== Short exercise ==
Identify each line in the rows below that contains the string "planeOp", matching case, and copy those lines.
=====
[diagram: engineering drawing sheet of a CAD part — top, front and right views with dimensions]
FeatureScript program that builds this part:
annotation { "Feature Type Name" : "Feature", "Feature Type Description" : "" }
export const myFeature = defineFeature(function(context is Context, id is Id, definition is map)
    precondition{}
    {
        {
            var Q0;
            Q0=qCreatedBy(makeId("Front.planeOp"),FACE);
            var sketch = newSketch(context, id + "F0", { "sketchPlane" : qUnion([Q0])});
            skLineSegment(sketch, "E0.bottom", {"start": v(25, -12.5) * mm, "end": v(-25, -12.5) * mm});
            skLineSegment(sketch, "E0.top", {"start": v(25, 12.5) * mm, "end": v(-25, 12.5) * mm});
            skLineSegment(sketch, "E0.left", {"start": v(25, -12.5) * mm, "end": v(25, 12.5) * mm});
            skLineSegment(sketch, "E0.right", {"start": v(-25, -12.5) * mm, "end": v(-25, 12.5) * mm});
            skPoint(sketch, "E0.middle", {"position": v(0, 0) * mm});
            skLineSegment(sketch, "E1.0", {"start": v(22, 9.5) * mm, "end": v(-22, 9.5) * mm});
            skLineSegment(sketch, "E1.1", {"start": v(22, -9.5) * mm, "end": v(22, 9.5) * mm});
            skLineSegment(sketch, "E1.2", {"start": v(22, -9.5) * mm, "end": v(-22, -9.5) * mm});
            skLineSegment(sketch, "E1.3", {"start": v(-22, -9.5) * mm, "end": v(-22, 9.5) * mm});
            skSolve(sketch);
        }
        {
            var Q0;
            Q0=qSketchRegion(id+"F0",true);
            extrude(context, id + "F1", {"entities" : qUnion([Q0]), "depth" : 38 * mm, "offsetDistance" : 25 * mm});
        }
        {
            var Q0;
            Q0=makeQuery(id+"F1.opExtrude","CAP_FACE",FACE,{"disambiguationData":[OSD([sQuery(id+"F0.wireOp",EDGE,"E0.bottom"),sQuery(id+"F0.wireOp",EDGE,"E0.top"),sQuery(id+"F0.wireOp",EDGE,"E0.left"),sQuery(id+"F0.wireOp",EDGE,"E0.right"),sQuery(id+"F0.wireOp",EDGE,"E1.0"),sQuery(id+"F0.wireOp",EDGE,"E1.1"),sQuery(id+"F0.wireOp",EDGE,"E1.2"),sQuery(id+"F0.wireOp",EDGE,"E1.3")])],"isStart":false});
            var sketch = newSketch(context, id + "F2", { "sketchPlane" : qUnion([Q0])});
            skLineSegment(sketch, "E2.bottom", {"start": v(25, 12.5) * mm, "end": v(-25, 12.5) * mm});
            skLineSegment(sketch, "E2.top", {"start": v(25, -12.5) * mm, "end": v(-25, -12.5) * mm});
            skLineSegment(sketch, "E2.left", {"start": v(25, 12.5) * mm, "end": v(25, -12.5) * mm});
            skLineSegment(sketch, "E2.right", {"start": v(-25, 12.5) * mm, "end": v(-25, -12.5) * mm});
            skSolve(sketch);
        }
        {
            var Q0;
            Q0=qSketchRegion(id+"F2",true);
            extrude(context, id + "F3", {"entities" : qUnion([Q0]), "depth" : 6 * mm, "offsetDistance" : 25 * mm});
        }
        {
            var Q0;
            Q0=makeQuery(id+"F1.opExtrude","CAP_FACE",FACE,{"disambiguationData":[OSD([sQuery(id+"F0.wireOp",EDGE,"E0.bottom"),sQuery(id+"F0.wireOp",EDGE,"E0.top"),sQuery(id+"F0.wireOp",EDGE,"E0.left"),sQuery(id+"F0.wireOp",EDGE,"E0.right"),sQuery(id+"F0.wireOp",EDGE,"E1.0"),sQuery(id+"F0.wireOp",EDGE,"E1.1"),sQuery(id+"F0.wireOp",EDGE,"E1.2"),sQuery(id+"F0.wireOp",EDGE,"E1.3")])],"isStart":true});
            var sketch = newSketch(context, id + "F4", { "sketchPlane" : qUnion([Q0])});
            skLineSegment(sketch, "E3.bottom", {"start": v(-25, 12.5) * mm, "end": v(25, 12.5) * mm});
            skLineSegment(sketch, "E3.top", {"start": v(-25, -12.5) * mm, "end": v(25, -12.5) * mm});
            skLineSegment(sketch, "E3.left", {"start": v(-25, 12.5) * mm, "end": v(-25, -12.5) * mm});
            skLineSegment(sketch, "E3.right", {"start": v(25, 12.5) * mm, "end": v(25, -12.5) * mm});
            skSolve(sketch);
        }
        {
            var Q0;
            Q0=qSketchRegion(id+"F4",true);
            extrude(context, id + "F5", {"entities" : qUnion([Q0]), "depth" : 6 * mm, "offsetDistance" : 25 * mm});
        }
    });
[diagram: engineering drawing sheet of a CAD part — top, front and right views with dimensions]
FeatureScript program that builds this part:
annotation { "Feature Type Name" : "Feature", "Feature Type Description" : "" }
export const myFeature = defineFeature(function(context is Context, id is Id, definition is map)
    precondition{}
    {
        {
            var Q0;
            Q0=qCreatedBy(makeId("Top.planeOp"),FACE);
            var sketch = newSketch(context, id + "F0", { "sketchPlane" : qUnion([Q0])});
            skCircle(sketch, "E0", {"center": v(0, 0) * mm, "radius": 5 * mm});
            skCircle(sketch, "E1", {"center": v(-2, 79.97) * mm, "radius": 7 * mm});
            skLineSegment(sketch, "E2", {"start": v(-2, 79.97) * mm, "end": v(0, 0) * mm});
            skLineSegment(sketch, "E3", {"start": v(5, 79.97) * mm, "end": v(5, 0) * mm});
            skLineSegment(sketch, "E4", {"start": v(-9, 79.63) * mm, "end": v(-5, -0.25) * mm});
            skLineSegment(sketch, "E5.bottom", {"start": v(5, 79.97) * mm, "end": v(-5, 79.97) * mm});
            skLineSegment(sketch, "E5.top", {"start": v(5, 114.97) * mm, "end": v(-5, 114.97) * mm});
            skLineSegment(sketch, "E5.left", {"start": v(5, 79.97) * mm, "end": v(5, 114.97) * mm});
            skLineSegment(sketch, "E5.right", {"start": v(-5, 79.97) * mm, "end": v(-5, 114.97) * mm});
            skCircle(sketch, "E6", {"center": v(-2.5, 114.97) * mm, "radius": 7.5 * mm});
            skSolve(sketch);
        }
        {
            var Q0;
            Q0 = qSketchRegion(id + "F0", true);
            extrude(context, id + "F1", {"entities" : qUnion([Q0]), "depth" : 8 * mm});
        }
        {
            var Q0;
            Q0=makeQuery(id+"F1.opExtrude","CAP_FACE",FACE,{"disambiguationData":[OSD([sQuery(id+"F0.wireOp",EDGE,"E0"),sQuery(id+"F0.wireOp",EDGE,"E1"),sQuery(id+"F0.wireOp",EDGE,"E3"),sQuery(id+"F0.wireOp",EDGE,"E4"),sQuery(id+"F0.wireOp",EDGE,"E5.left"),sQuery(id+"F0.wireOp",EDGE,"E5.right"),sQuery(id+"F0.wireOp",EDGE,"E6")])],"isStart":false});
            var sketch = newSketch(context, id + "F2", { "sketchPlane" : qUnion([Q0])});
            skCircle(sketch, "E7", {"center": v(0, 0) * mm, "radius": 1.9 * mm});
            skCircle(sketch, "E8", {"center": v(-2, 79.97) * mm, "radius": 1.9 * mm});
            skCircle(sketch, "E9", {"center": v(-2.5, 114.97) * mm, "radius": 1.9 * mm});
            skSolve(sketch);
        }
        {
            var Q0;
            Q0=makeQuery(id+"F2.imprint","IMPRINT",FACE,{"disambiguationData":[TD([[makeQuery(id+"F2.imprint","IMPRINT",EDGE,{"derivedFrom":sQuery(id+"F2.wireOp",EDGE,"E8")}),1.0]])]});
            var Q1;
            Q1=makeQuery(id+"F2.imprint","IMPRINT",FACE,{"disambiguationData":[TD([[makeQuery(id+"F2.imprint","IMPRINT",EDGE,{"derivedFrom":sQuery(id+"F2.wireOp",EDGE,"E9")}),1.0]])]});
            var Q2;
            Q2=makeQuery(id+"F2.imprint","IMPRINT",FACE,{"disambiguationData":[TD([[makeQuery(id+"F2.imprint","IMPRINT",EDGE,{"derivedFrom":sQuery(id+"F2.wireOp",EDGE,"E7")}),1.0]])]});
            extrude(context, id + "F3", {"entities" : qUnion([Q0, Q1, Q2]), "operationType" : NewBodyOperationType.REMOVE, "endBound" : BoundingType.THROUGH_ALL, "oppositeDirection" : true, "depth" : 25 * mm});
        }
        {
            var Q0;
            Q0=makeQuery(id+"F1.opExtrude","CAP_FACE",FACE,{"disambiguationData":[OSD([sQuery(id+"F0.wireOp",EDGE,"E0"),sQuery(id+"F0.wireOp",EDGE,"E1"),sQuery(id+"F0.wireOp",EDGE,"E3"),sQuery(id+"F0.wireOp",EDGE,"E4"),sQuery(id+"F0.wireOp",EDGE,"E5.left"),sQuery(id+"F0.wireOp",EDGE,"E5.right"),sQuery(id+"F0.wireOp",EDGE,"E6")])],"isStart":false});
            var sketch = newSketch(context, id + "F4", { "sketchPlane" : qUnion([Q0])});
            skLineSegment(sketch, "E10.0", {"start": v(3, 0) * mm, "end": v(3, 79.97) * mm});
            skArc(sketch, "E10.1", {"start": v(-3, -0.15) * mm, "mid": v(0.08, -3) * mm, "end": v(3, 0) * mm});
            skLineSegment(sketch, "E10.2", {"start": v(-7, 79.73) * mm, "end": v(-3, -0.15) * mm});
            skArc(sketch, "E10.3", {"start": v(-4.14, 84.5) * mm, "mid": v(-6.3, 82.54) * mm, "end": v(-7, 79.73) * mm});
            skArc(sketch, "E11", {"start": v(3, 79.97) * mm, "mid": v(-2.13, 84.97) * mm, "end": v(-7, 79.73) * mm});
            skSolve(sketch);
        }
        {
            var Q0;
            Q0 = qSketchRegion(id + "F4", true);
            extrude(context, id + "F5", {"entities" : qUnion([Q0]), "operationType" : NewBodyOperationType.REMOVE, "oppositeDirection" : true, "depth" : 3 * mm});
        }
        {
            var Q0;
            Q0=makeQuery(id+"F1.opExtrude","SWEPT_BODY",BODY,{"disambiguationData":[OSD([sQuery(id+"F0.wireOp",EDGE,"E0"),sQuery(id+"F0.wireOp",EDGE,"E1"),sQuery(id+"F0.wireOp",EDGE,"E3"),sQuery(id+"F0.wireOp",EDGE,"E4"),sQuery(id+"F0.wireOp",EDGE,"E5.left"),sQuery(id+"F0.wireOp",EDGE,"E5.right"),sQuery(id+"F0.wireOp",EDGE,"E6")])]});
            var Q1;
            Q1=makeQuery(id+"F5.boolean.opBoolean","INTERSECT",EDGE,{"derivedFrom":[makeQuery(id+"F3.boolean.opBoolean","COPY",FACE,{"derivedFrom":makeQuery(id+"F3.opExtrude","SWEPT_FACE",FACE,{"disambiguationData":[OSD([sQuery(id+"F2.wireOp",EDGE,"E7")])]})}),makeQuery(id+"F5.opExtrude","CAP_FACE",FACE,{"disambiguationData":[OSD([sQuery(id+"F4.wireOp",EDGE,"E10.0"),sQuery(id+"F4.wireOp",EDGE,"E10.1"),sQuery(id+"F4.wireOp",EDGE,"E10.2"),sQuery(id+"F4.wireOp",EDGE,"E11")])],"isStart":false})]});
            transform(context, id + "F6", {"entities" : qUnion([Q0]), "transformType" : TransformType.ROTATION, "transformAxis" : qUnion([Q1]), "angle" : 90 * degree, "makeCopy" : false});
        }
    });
=====
== Solution for this exercise ==
            Q0=qCreatedBy(makeId("Front.planeOp"),FACE);
            Q0=qCreatedBy(makeId("Top.planeOp"),FACE);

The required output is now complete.